The conference will pose these questions in various national contexts, with papers on works set in countries including Northern Ireland, South Africa, Germany and Brazil. Key authors in this area include the Nobel Prize winning J.M. Coetzee, Nadine Gordimer and Seamus Heaney. 

While remaining attentive to deep historical and cultural differences, the conference will explore possibilities for the comparative study of literatures written in the wake of political violence.

"Students study classic writers such as Wilfred Owen and Seigfried Sassoon, which tells us literature is crucial to the ways that people think about war and conflict," says Conference Convener Dr Matthew McGuire.

"But what is the role of literature in the aftermath of political conflict, and can it help with peace building and dealing with legacies of trauma?"

Dr McGuire says literature can be read as a form of rehearsal space, a unique laboratory in which people might meaningfully come to terms with the traumatic memories of the past.

"Fiction can act as a form of therapeutic storytelling, a way of dealing with the past, or ordering and making sense of distressing experiences," says Dr McGuire.

"It also functions as an archive, a form of witnessing, drawing attention to atrocities and encouraging us to both remember the past and to begin the process of forgetting and moving on."

"Given the upsurge in ethno-religious conflict, the ongoing turmoil in the Middle East, and the tensions in Ukraine-Russia and Israel-Palestine, such issues are of vital global significance."

Speakers at the conference include:

  • Eamonn Hughes (Queen's University Belfast) Metaphors and Metonyms: Culture and Education in the Good Friday Agreement.
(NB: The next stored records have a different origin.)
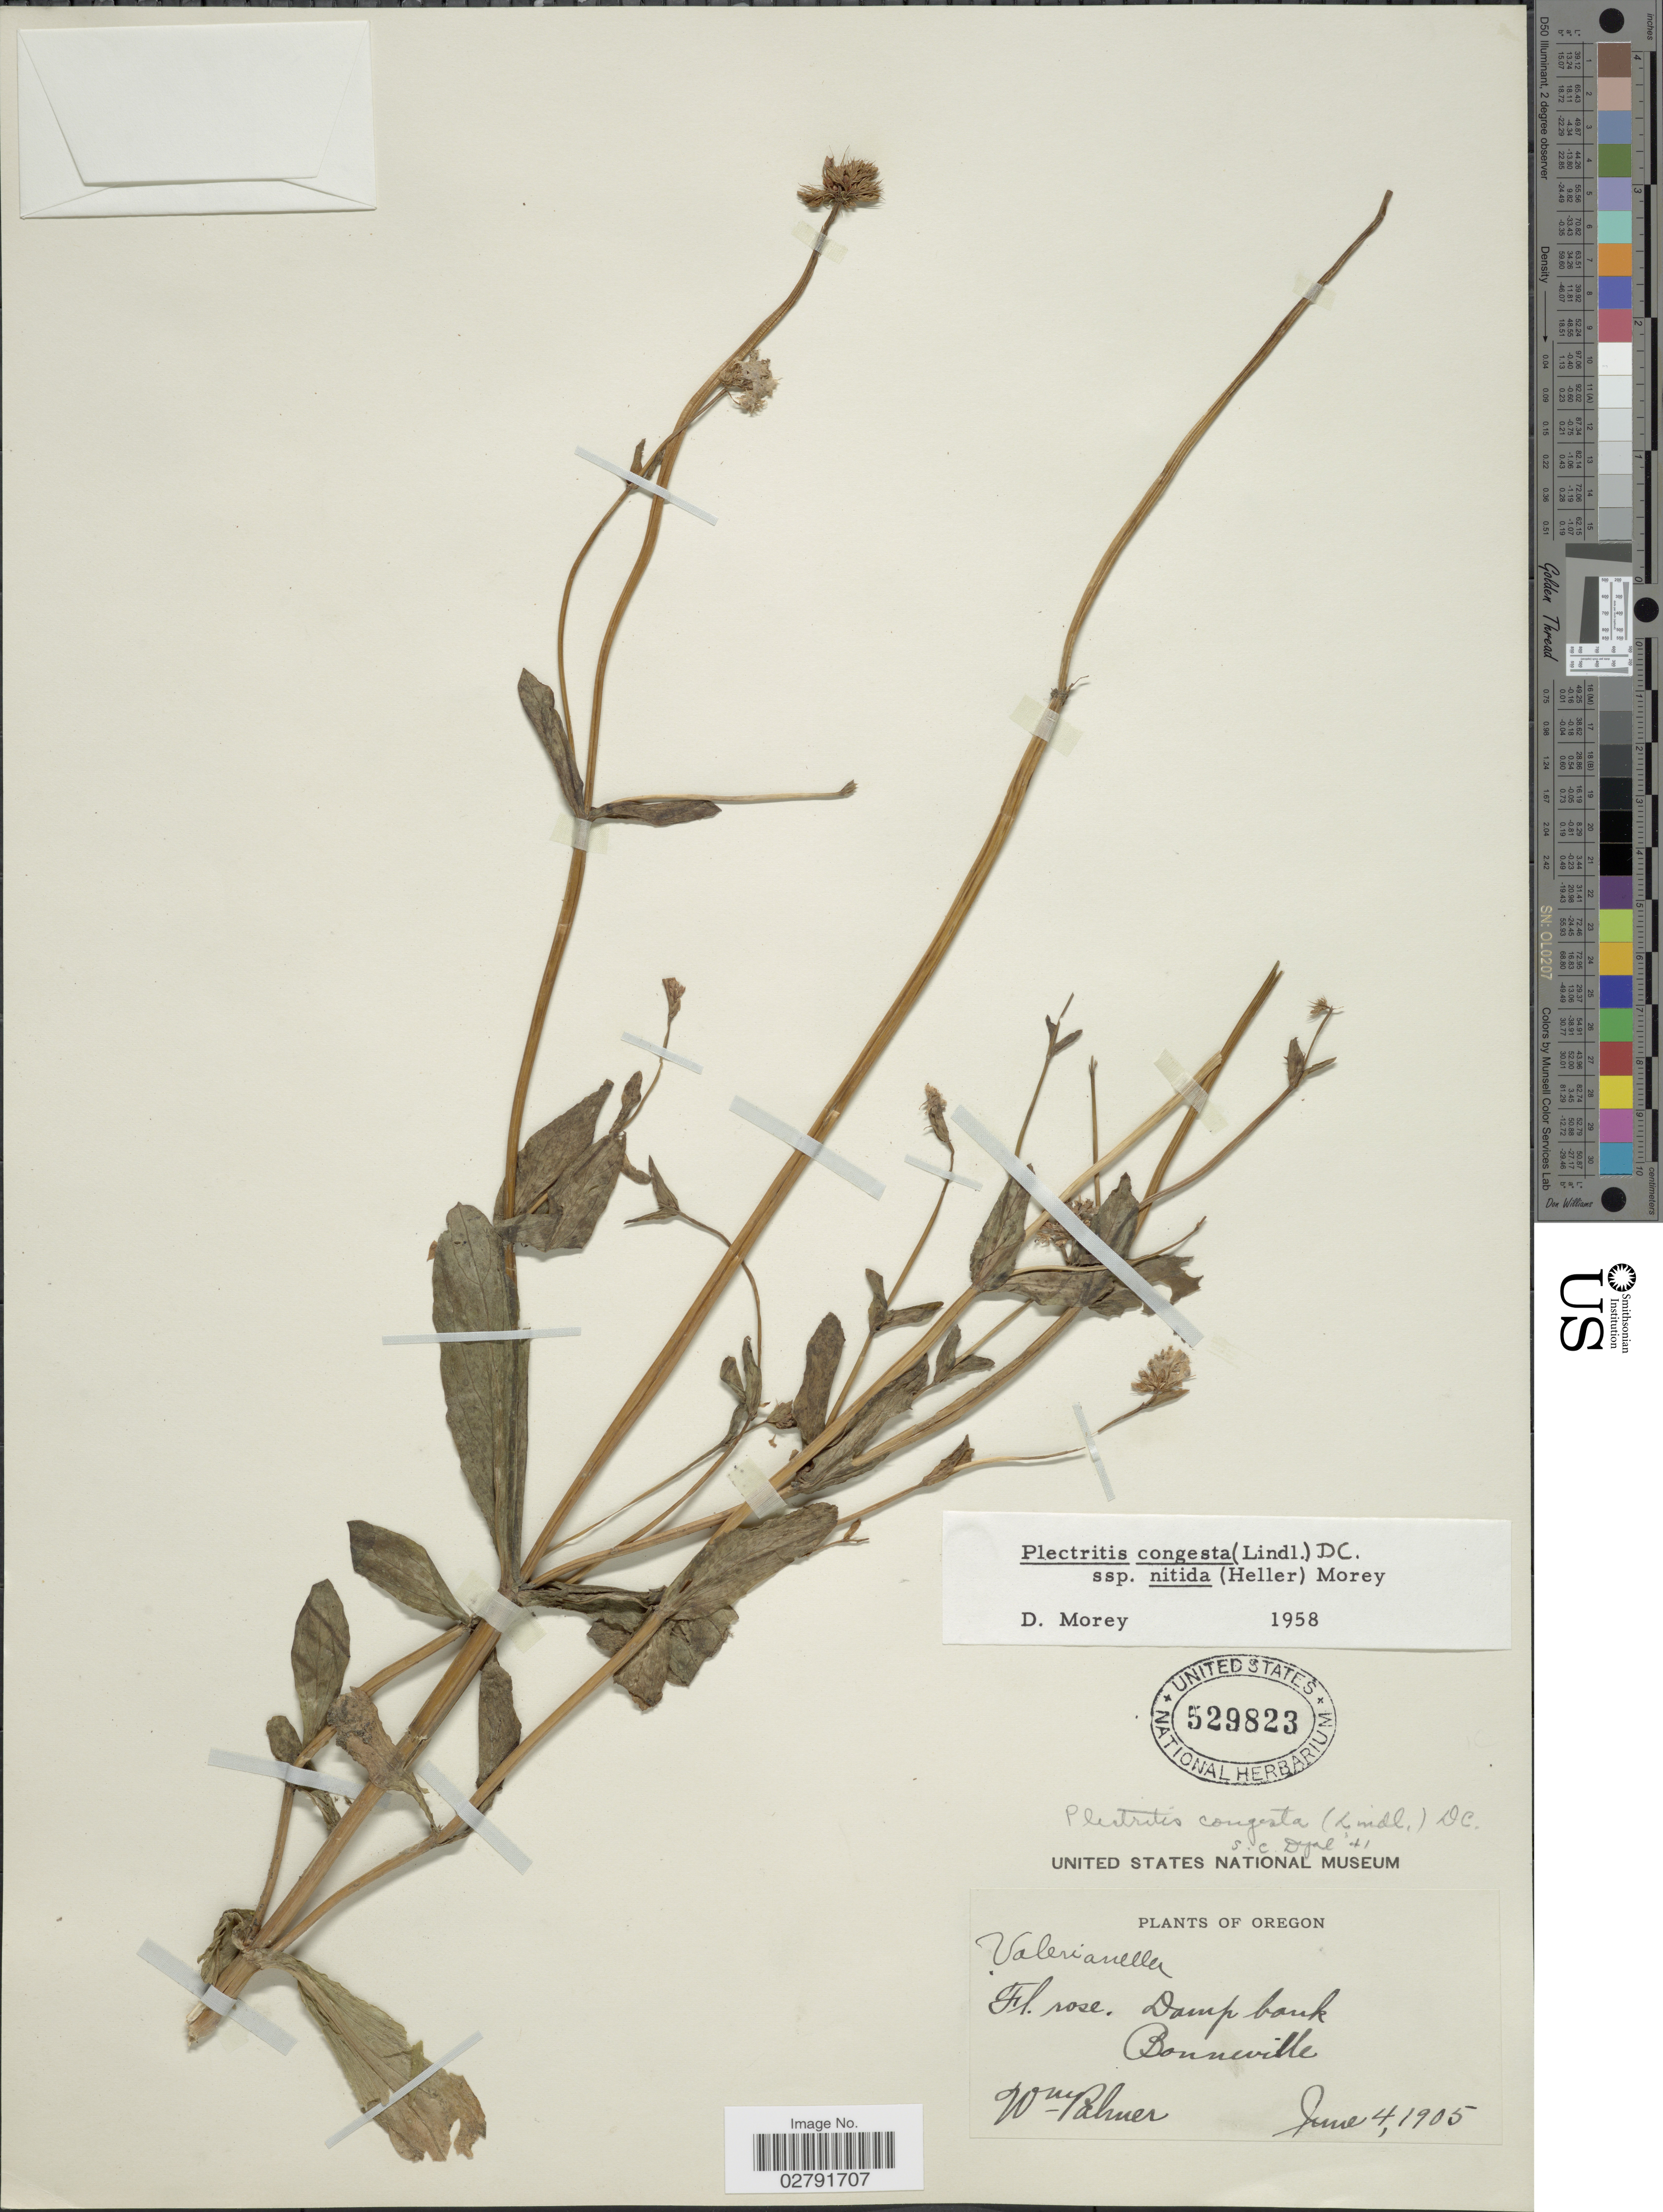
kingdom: Plantae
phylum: Tracheophyta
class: Magnoliopsida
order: Dipsacales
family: Caprifoliaceae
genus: Plectritis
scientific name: Plectritis congesta subsp. nitida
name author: (A. Heller) Morey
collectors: W. Palmer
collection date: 1905-06-04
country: United States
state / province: Oregon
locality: Damp bank, Bonneville.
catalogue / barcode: US 529823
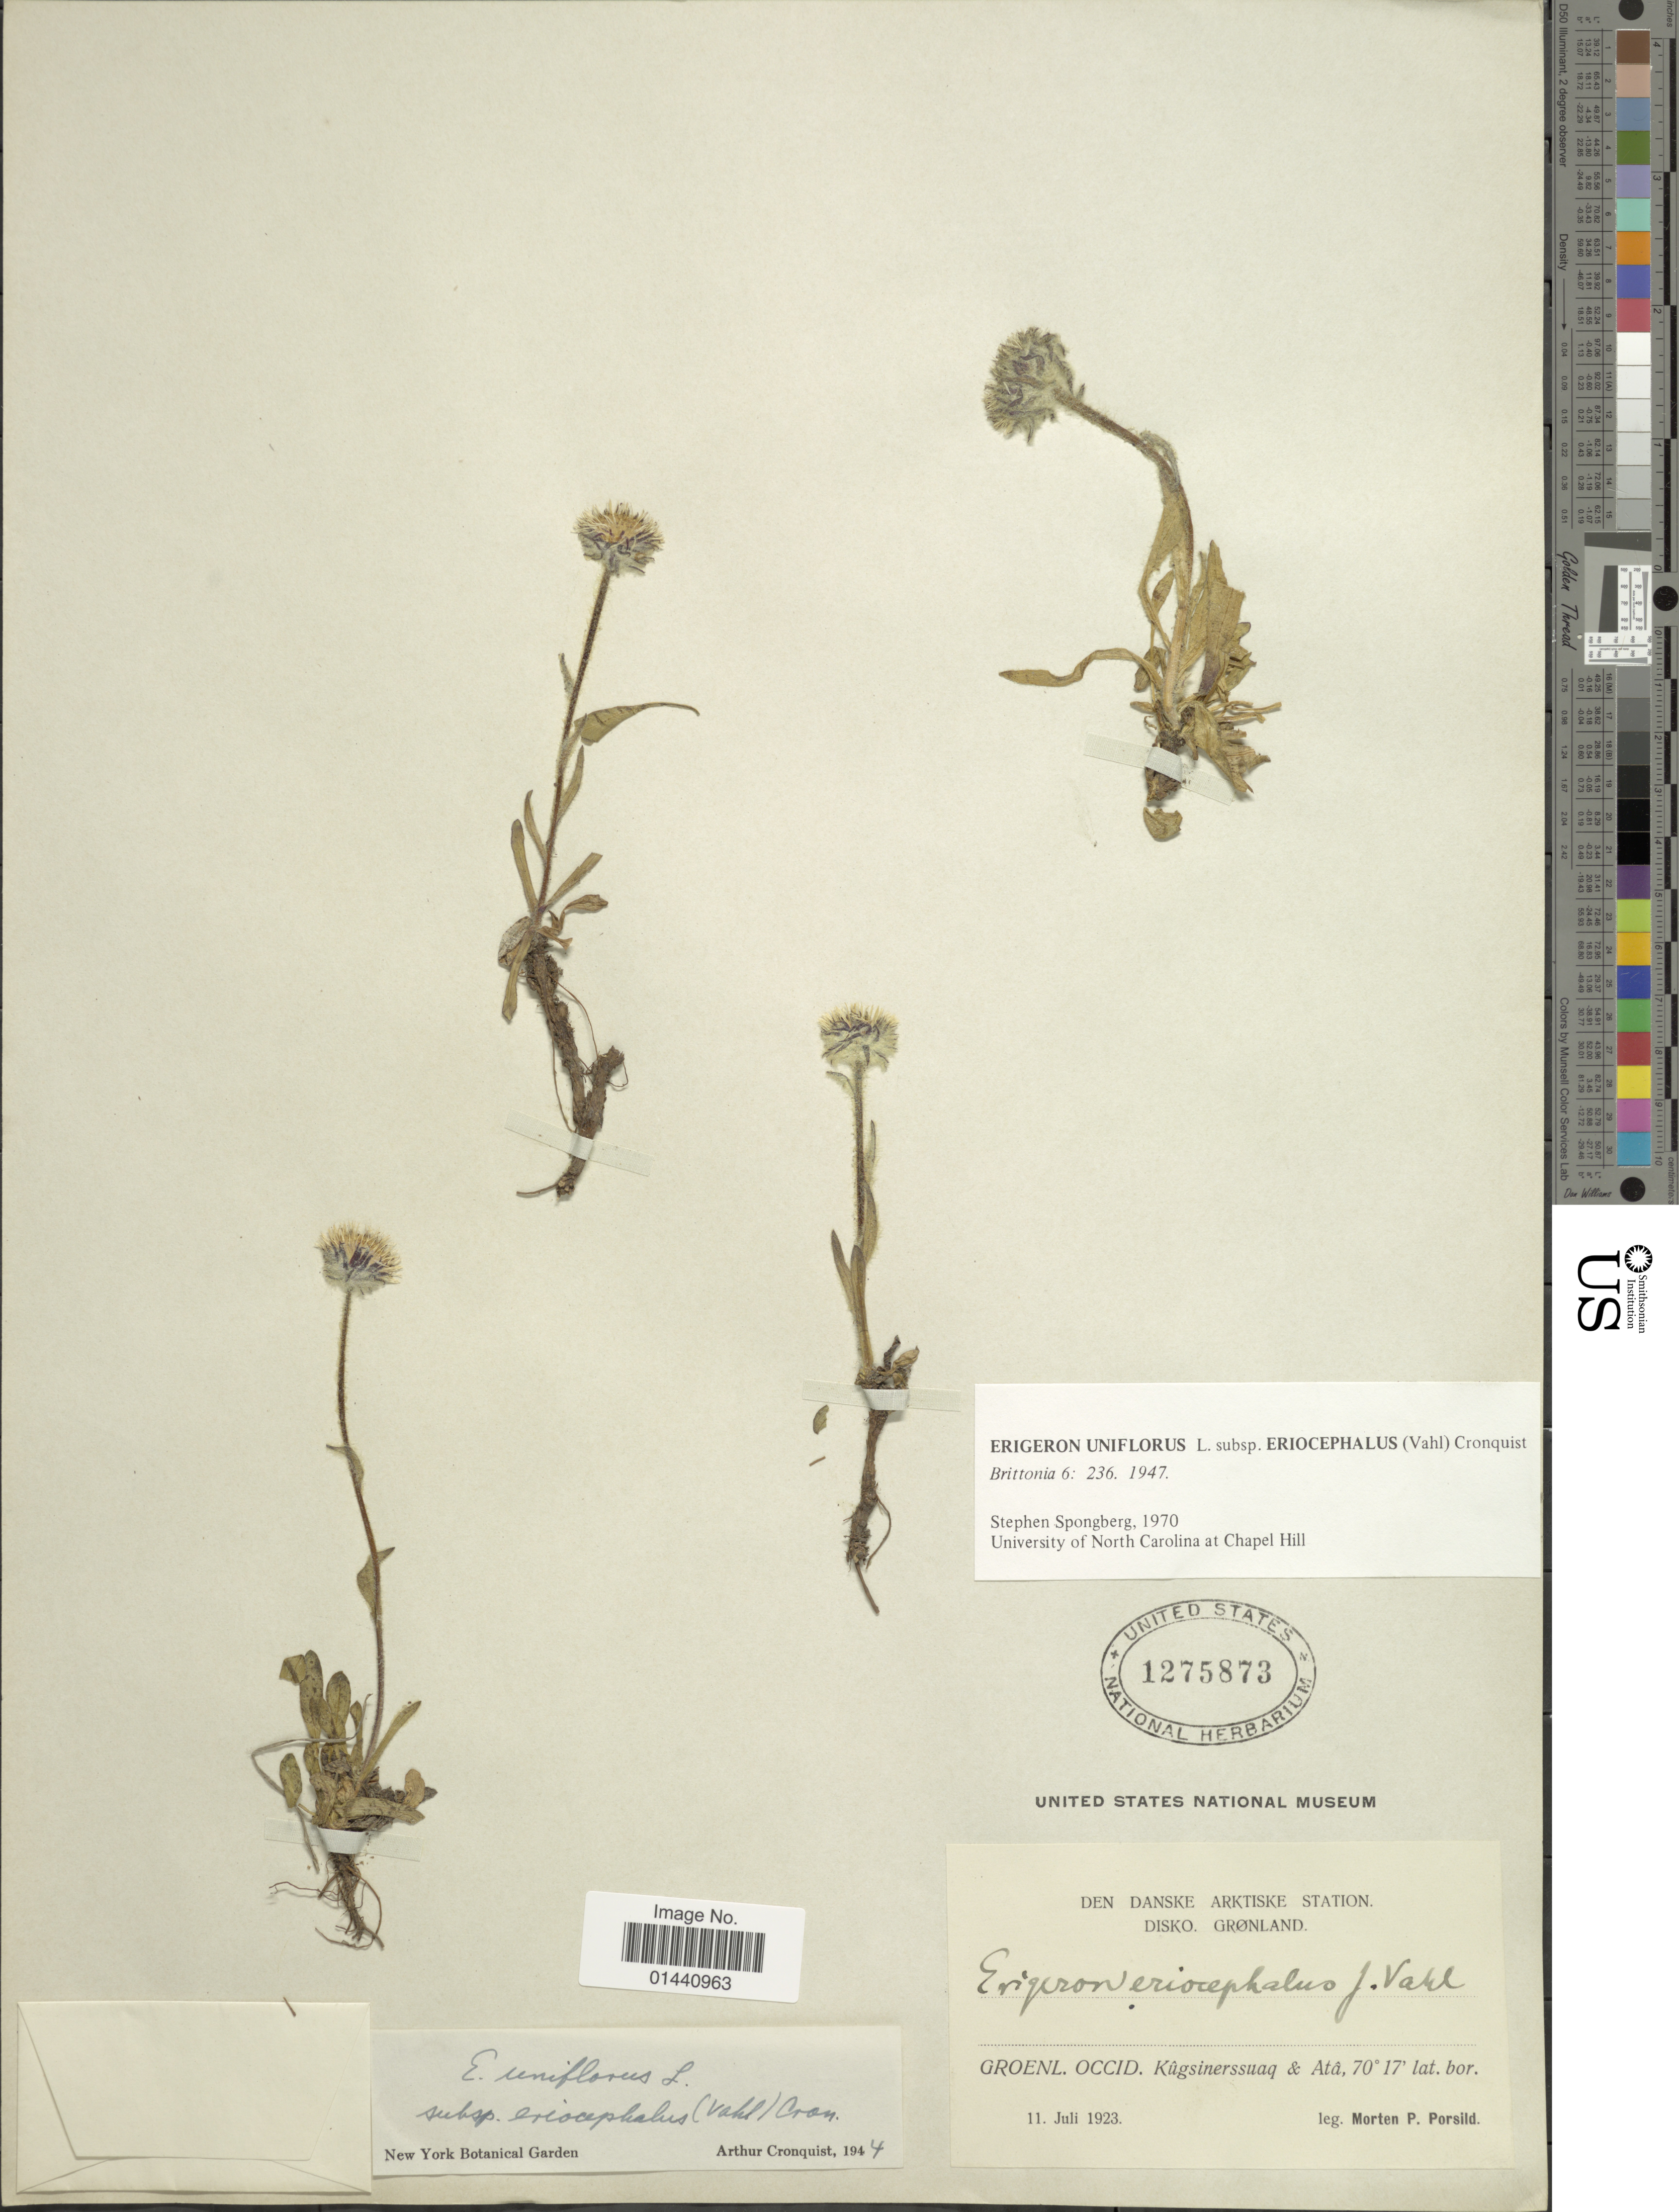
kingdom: Plantae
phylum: Tracheophyta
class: Magnoliopsida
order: Asterales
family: Asteraceae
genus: Erigeron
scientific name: Erigeron eriocephalus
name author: J. Vahl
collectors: M. P. Porsild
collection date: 1923-07-11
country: Greenland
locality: Groenl. Occid. Kugsinerssuaq & Ata.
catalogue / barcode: US 1275873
Reading the Belfast Agreement (1998) by way of Seamus Heaney and formalist theories of metonym and metaphor, Dr Hughes will consider what the term 'cultural rights' might mean in the wake of the Northern Irish Troubles. He will note a very strong tendency of culture in Ireland to rely on the metonymic. In contrast, the post-Agreement era contains an implicit challenge to rethink such outmoded forms of cultural engagement and to re imagine the ways in which both education and culture function within a post-conflict society.
  • Idelber Avelar (Tulane University) The Brazilian dictatorship and the Amazon: Persistence of a colonial model. Professor Avelar will argue the Brazilian military dictatorship (1964-1985) had a distinct policy for the Amazon, understanding it as a space to be colonized for its energy resources. Analysing novels, short stories, and testimonies that deal with this understudied aspect of the Brazilian dictatorship — its unique relation to the world's greatest reservoir of biodiversity — Professor Avelar will address the persistence of the dictatorship's policies toward the Amazon in the current democratic period.
  • Matt McGuire (University of Western Sydney) Hope, History and Rhyme: Poetry and the Legacy of the Troubles. Internationally recognized for their representation of the Troubles, how have Northern Irish poets used the genre to explore both the end of the conflict and its legacies within the North? Dr McGuire will compare the works of established poets (Seamus Heaney and Michael Longley) with that of a younger generation, represented by Alan Gillis.
  • Dorothy Driver (University of Adelaide) Truth, Power and the Role of Literature in Post-Apartheid South Africa. Recent South African literature shows an increasing interest in a more complex conception of both the individual and the communal subject, and the relationship between writing and society.  Focusing on Nadine Gordimer, Njabulo Ndebele, Ivan Vladislavić and Zoë Wicomb, Professor Driver will assess their vision of the role of literature, considering the prevailing critical assumptions current in post-apartheid South Africa.

The UWS Writing & Society Research Centre Symposium on Literature, Truth and Transitional Justice will be held October 1 and 2 at the UWS Bankstown campus.